В то же время, прикрываясь своим патриотизмом, он отлично обрабатывал полуголодных актеров, держа их на грошовом жалованье.
Вообще Хрипун был деловой человек.
Солидные дельцы при его имени поднимали брови и покачивали головами, но всякий из них принимал его бланк и общество охотно посещало его богатые рауты.
Добродушный Федор Андреевич, случайно познакомившись с Хрипуном, был поражен его разносторонней деятельностью и искренне увлекался им, слепо веря всему, что говорил о себе Хрипун.
Когда Федор Андреевич подошел к подъезду дома Хрипуна, у панели уже стояло несколько экипажей, окна бельэтажа ярко светились, и в большой передней два швейцара суетливо помогали раздеваться гостям.
Федор Андреевич сбросил шинель на руки одному из швейцаров и пошел по ярко освещенной лестнице. В небольшой передней, украшенной зеркалами в позолоченных рамах, Хрипун принимал гостей. Невысокого роста, коренастый и плотный, с умным грубоватым лицом, изрезанным мелкими морщинками, с рассеянным взглядом занятого своими мыслями человека, Хрипун улыбался при входе нового лица, шаркал ногой, пожимал ему руку и говорил:
— Милости просим!
Потом выпрямлялся и проделывал то же со следующим.
Федор Андреевич поздоровался с ним, но не смог уловить его взгляда и прошел в комнаты. У порога маленькой гостиной стояла хозяйка, с милым, ласковым лицом, и приветливо здоровалась с каждым. Увидев Федора Андреевича, она улыбнулась ему, как старому знакомому, и протянула ему руку, он успел встретиться с нею глазами. «Господи, какая скука, — услыхал он ее мысли: — и как Иван не поймет, что все это смешно и не нужно».
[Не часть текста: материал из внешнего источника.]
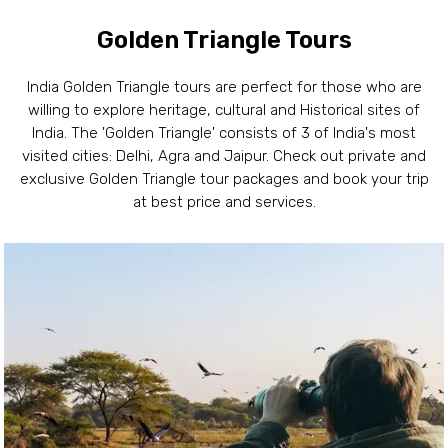
Golden Triangle Tours
India Golden Triangle tours are perfect for those who are
willing to explore heritage, cultural and Historical sites of
India. The 'Golden Triangle' consists of 3 of India's most
visited cities: Delhi, Agra and Jaipur. Check out private and
exclusive Golden Triangle tour packages and book your trip
at best price and services.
В комнатах уже толпились гости, в кабинете хозяина и наверху, в конторе, за ломберными столами играли в карты, в зале танцевала молодежь, а лакеи, неслышно скользя между гостями, разносили чай, пунш, крюшоны и конфеты.
Федор Андреевич стал бродить по комнатам, изредка здороваясь с знакомыми, и с жадным любопытством засматривал всем в глаза. В комнатах толкались и мелкие писатели, поставщики пьес для балагана Хрипуна, и артисты, отличенные Хрипуном, и купцы, и два-три генерала, несколько чинов полиции и затем товарищи Хрипуна по думе, между которыми были и доктора, и адвокаты.
— Федор Андреевич! — раздался подле него оклик. Он повернул голову и поздоровался с Гозе. Тот сиял. Фрак свободно лежал на его короткой толстой фигуре, баки небрежно были откинуты, на поднятом носе трепетало золотое пенсне, и Гозе самодовольно улыбался, глядя по сторонам с обворожительной любезностью. «Ну, кто красивее меня? кто изящнее, кто умнее?» — услышал Федор Андреевич и улыбнулся в ответ этому пустому самодовольству.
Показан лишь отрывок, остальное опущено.